Microsoft rebukes employee who claims Windows 7 was inspired by OS X

Microsoft rebukes employee who claims Windows 7 was inspired by OS X

No matter how you look at it, the release of Windows 7 has gone off without a hitch compared to the headaches that accompanied the launch of Windows Vista.  Not only that, but reviews of Microsoft's new OS seem to be universally positive, with both critics and consumers liking what they see.  Windows 7 is Microsoft's most eye catching OS to date, and the similarities to OS X are undoubtedly there.

Still, one doesn't usually expect a Microsoft executive to say that OS X was the inspiration for Windows, but that's exactly what happened yesterday when partner group manager Simon Aldous said the following in an interview with PCR.

When asked about Windows 7, Aldous responded in part:

One of the things that people say an awful lot about the Apple Mac is that the OS is fantastic, that it’s very graphical and easy to use. What we’ve tried to do with Windows 7 – whether it’s traditional format or in a touch format – is create a Mac look and feel in terms of graphics. We’ve significantly improved the graphical user interface, but it’s built on that very stable core Vista technology, which is far more stable than the current Mac platform, for instance.

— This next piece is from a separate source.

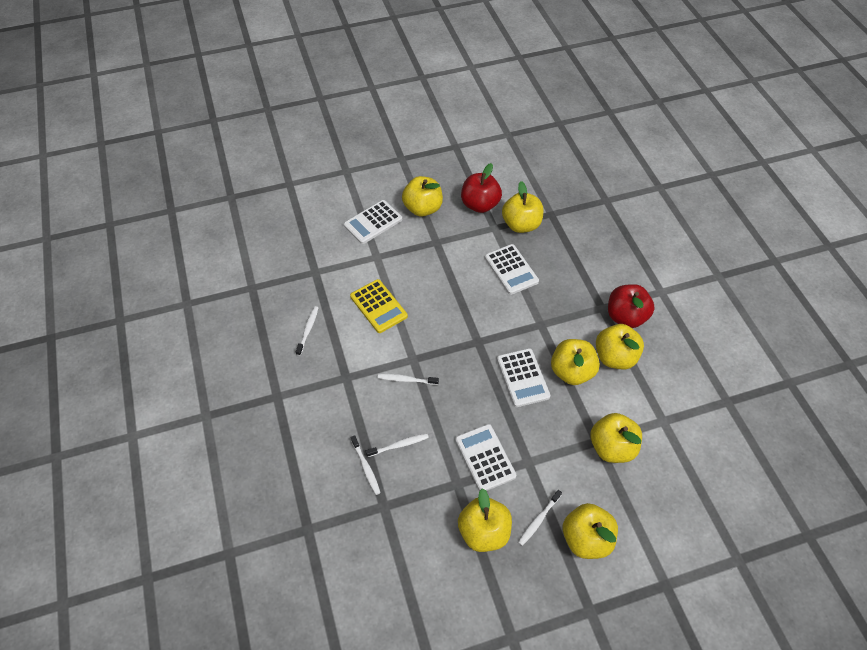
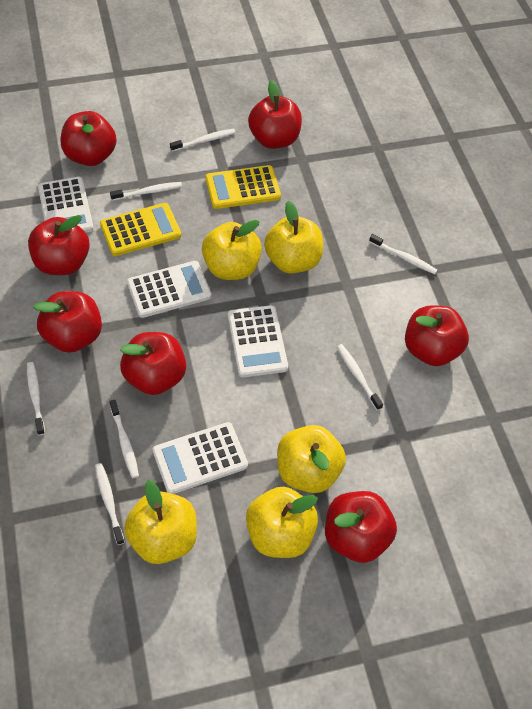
red apple: 2 -> 7
white toothbrush: 5 -> 7
yellow apple: 7 -> 5
yellow calculator: 1 -> 2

You might often hear the Mac faithful complaining about Microsoft "borrowing" design elements from OS X, but it's not too often that you hear a rival company openly admitting to using a competitors product as inspiration for their own.

Aldous' comments made the rounds yesterday across the web, and not surprisingly, it wasn't too long before he was taken to task by Microsoft for his comments.

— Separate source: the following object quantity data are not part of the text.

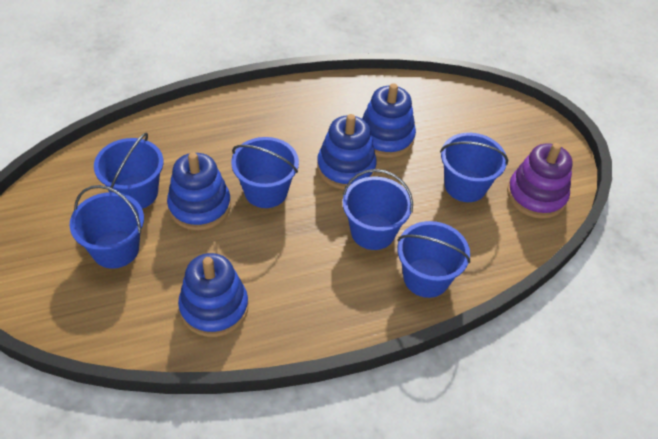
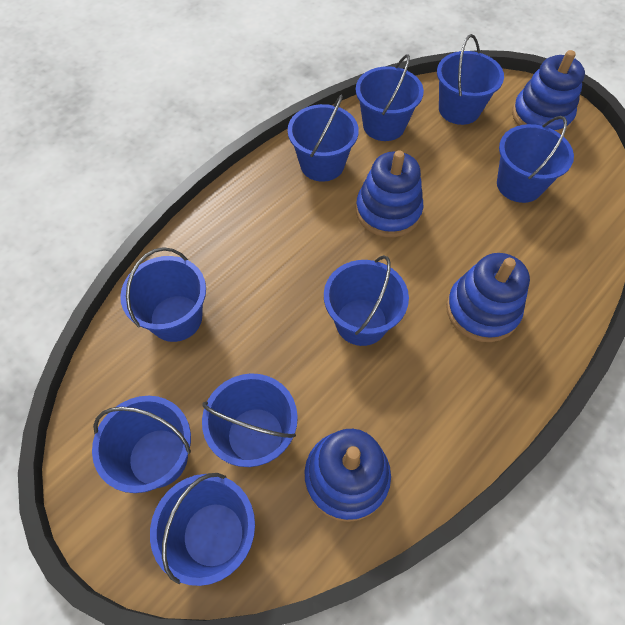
blue bucket: 6 -> 9
purple stacking toy: 1 -> 0

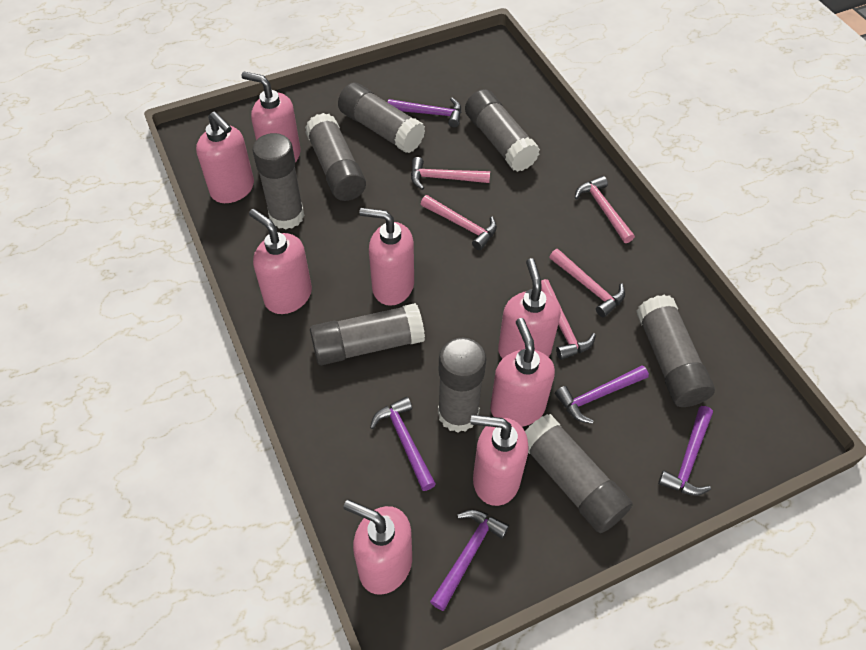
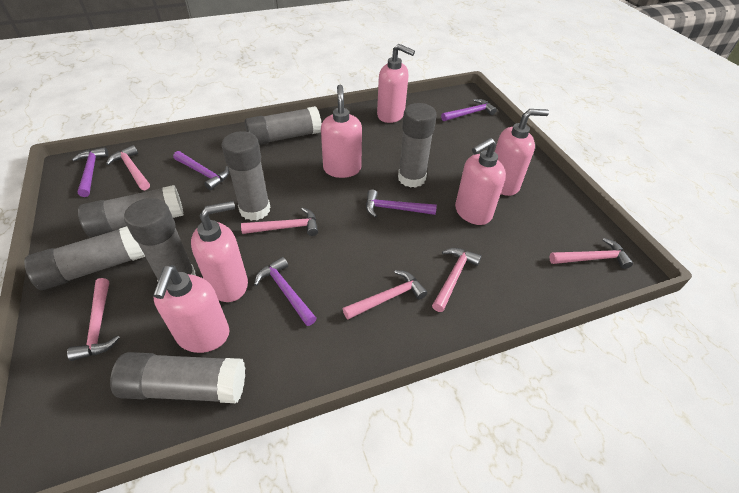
grey glue stick: 8 -> 7
pink hammer: 5 -> 6
pink soap dispenser: 8 -> 6

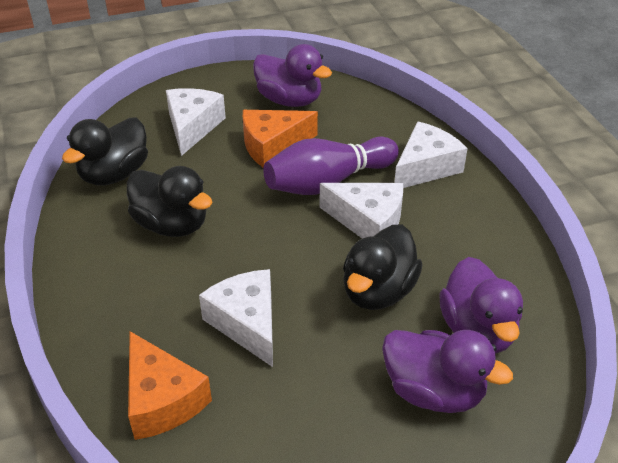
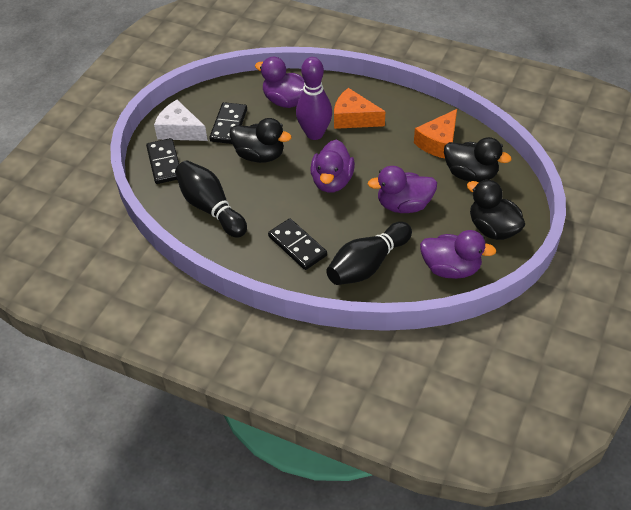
black bowling pin: 0 -> 2
black domino: 0 -> 3
purple duck: 3 -> 4
white cheese: 4 -> 1

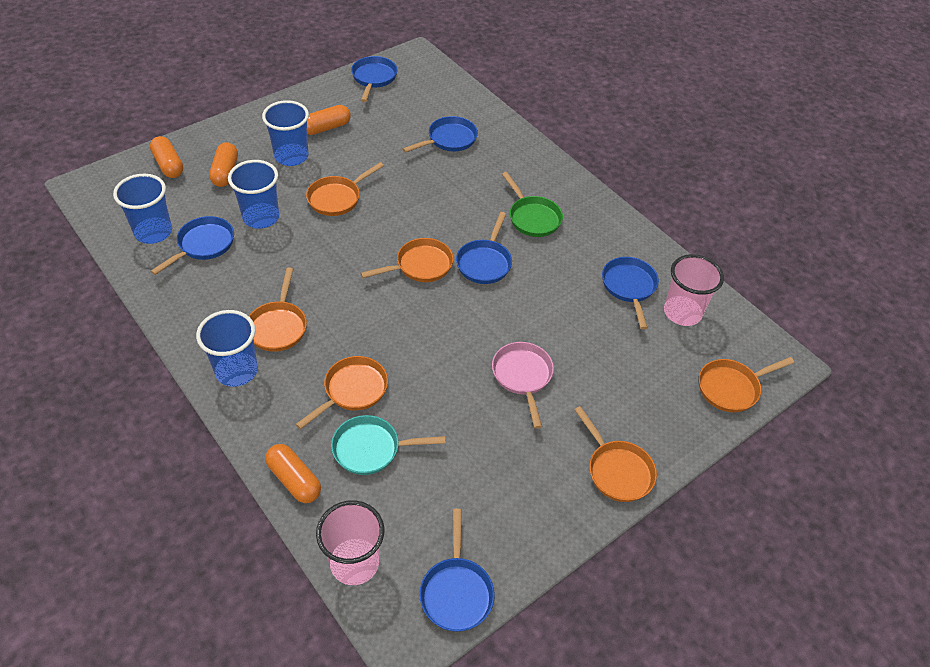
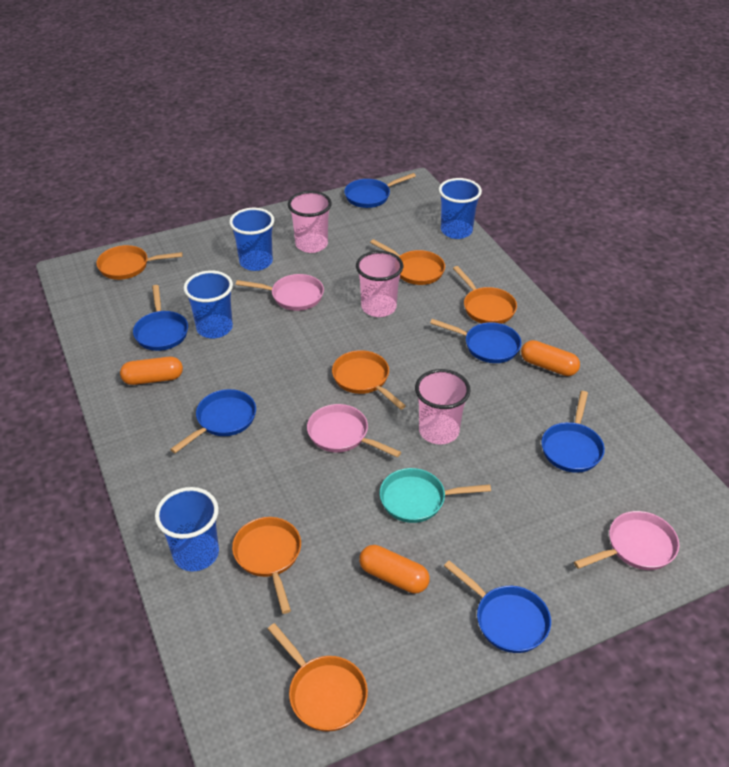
green pan: 1 -> 0
orange capsule: 4 -> 3
pink cup: 2 -> 3
pink pan: 1 -> 3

Writing on the Windows 7 blog, Brandon LeBlanc writes that Aldous' quote was completely off base.

An inaccurate quote has been floating around the Internet today about the design origins of Windows 7 and whether its look and feel was “borrowed” from Mac OS X.  Unfortunately this came from a Microsoft employee who was not involved in any aspect of designing Windows 7. I hate to say this about one of our own, but his comments were inaccurate and uninformed.


I certainly wouldn't want to be Simon Aldous walking into work this morning.  But in all seriousness, LeBlanc may insinuate that Windows 7 borrowed nothing from OS X, but many reviews have pegged Windows 7 as the most "Mac-like" release of Windows.  And to be fair, it's not as if Apple has never "borrowed" design elements from Windows.  One thing's for sure, though - you'll never hear an Apple employee ever praising Microsoft Windows.. at least not while Steve Jobs is in charge.